If by $\mathbf{J}$ you mean a single operator $n_xJ_x+n_yJ_y+n_zJ_z$ then your operation generates a one-parameter Abelian subgroup, and you're not gonna get any commutation out of that other than $\mathbf{J}$ as the operator $n_xJ_x+n_yJ_y+n_zJ_z$ commutes with itself.

If by $\mathbf{J}$ you mean a triple $(J_x,J_y,J_z)$, then your $\theta$ should really be a vector $(\theta_x,\theta_y,\theta_z)$. In this case you'd have something like $\mathbf{J} \cdot \boldsymbol{\theta}=\theta^aJ_a$ and you can use the the general direction suggested by Weinberg: the expansion will produce cross terms in $J^a J^b$ and computing $\bar T(\boldsymbol{\theta}) T(\boldsymbol{\theta})=\mathbb{I}$ will lead to commutation relations.

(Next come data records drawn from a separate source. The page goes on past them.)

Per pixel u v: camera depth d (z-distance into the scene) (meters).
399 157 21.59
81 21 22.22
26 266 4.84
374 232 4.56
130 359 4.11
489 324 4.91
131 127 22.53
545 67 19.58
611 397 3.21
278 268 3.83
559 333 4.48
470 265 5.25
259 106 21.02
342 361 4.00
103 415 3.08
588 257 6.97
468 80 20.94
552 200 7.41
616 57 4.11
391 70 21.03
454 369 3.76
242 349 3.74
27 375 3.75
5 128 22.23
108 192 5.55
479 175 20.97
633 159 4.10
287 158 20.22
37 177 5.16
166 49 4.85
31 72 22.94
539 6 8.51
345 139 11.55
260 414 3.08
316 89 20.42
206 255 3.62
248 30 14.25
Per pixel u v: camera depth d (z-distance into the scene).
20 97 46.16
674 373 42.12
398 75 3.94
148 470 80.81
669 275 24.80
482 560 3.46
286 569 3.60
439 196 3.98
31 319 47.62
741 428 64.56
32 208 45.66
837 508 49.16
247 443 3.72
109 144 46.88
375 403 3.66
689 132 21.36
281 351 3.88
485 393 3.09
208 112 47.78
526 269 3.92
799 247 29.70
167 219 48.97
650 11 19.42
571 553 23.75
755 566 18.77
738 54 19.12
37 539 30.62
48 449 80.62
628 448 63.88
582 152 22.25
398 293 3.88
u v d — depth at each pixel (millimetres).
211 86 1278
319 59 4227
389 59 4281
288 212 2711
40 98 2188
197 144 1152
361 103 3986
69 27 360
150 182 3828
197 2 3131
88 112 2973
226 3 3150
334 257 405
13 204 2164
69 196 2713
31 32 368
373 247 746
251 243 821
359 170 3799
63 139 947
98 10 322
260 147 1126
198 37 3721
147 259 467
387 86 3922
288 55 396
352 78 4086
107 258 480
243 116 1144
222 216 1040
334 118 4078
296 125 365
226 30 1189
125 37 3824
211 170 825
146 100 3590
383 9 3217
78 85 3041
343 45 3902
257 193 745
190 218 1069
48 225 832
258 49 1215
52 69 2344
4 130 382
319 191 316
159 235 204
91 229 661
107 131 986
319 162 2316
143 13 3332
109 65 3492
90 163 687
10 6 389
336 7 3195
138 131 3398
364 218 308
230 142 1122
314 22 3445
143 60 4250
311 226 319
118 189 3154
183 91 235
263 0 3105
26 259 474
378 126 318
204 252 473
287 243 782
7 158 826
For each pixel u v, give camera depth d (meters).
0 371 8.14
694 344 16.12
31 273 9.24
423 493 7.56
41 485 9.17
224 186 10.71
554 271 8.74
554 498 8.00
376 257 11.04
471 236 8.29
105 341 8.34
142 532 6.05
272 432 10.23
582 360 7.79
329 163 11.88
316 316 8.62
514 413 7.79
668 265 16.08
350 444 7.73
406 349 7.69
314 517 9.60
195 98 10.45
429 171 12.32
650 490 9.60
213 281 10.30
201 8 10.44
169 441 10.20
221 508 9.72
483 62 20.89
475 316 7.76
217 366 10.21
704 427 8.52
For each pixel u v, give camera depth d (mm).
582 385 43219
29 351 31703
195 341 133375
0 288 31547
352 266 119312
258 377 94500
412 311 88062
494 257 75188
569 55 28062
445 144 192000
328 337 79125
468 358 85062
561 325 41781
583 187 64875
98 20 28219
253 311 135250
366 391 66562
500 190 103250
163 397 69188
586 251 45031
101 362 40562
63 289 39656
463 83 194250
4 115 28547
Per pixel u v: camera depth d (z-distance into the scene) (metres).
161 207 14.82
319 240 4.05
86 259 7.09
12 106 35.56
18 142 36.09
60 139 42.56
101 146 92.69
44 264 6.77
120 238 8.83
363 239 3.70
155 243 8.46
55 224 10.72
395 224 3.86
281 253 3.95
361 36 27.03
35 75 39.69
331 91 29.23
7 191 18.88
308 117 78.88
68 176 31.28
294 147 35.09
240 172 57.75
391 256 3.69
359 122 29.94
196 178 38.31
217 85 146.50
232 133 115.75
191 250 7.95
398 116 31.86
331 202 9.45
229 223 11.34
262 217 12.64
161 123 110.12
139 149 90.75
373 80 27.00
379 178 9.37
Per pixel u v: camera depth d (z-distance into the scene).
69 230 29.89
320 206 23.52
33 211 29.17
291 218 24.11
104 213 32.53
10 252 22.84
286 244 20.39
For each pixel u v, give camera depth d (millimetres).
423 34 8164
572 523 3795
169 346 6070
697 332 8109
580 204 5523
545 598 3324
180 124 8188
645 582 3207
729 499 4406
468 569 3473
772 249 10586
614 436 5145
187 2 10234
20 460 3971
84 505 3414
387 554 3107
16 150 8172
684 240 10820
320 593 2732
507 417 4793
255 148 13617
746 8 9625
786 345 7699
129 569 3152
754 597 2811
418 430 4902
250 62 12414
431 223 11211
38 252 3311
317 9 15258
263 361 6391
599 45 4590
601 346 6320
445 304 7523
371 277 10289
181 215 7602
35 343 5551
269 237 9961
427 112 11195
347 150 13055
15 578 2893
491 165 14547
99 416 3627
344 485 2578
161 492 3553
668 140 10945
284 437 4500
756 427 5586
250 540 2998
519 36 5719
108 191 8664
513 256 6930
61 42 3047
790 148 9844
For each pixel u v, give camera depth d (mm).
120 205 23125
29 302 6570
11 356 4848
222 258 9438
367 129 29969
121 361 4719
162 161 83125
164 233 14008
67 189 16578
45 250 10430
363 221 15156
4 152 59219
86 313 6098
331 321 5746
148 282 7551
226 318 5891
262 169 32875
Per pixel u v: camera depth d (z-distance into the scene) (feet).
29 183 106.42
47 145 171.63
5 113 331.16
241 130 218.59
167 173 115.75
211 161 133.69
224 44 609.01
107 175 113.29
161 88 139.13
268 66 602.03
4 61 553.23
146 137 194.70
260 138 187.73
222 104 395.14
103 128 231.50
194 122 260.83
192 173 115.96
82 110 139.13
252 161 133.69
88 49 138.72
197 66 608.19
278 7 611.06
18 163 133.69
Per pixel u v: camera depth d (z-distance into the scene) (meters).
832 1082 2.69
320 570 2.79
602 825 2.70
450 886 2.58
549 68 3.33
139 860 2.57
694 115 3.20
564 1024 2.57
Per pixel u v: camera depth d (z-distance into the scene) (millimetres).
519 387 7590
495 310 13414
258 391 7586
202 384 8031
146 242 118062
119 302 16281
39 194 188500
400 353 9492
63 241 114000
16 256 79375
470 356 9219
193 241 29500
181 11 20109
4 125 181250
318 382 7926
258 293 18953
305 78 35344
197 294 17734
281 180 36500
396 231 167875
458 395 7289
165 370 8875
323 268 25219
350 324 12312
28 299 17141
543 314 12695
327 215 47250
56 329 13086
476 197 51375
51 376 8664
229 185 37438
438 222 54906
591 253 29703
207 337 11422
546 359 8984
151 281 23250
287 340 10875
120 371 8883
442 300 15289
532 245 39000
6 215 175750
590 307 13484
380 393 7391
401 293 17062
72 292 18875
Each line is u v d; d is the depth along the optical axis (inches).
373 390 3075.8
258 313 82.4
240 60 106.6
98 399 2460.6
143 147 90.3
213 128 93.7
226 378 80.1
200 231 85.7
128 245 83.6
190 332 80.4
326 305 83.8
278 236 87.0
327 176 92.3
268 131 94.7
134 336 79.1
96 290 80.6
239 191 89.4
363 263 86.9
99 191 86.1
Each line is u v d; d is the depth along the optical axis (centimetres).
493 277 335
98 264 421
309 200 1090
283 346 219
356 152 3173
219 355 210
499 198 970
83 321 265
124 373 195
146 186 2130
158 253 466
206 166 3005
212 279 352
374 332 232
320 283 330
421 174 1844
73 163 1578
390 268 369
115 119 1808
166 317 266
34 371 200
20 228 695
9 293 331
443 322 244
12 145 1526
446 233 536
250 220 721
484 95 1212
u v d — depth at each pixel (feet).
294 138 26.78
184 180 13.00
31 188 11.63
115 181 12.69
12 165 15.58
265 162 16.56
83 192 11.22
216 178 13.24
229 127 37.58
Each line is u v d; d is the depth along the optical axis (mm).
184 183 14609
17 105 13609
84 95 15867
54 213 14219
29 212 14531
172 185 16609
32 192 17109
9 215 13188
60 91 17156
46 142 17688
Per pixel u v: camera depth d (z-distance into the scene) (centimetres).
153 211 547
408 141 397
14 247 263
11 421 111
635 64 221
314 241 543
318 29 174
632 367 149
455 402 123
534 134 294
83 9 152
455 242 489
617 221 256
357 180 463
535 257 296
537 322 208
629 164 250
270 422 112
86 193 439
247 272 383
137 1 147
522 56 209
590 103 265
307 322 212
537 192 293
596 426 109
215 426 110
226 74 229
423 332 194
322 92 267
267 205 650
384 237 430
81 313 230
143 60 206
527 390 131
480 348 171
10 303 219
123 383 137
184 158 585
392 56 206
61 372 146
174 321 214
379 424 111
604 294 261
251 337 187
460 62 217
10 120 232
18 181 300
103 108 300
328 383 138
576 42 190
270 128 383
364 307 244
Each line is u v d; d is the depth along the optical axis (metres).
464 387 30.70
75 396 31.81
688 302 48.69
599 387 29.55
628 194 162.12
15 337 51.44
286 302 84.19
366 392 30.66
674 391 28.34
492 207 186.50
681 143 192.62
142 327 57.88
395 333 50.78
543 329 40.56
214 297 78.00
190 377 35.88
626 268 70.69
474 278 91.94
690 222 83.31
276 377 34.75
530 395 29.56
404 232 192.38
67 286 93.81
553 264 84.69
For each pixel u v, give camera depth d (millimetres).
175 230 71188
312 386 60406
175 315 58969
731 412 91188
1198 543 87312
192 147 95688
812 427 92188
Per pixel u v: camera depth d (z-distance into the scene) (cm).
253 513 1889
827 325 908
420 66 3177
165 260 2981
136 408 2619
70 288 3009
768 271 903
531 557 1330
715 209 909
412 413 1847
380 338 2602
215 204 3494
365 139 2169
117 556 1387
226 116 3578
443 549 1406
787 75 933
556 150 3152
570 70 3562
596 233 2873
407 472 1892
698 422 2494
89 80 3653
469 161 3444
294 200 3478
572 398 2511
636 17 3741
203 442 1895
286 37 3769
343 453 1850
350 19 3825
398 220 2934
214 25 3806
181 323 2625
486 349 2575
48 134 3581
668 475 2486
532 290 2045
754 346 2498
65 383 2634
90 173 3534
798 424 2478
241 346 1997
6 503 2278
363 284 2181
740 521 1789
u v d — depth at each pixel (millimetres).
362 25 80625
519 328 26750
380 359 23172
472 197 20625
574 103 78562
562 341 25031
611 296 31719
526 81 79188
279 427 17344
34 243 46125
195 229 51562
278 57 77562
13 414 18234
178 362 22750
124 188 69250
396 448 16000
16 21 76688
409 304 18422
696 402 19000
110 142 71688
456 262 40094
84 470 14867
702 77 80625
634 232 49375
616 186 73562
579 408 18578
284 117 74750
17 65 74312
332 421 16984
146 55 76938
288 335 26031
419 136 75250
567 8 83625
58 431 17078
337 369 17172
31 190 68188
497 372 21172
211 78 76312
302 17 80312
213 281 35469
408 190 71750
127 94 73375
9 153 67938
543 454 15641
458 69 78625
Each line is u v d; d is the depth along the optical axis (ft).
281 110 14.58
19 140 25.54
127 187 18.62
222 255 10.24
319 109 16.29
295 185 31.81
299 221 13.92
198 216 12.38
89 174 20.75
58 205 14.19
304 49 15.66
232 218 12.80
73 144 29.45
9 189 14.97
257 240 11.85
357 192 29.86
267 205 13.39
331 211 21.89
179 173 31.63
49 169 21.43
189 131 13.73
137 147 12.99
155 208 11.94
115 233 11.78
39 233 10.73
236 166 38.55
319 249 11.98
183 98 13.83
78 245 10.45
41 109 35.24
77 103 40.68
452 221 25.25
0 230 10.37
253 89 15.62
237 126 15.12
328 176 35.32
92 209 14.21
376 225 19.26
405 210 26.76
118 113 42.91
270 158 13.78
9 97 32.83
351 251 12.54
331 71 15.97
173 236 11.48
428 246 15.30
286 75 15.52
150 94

Note that $e^{i \mathbf{J} \cdot \boldsymbol{\theta}}$ is a rotation by a single axis but the net rotation angle is not so trivial to work out in terms of the "components" $(\theta_x,\theta_y,\theta_z)$. Indeed one usually writes \begin{align} e^{-i\omega \hat{\mathbf{n}}\cdot \mathbf{J}} \end{align} for a rotation by an angle $\omega$ about an axis specified by the unit vector $\hat{\mathbf{n}}$, itself specified by two polar angles $\Theta,\Phi$ and that \begin{align} e^{-i\omega \hat{\mathbf{n}}\cdot \mathbf{J}}\mathbf{r}:= \mathbf{r}' =\mathbf{r}\cos\omega+\hat{\mathbf{n}} (\hat{\mathbf{n}}\cdot \mathbf{r})(1-\cos\omega)+(\hat{\mathbf{n}}\times \mathbf{r})\sin\omega\, , \end{align} with $n_x=\sin\Theta\cos\Phi$ etc.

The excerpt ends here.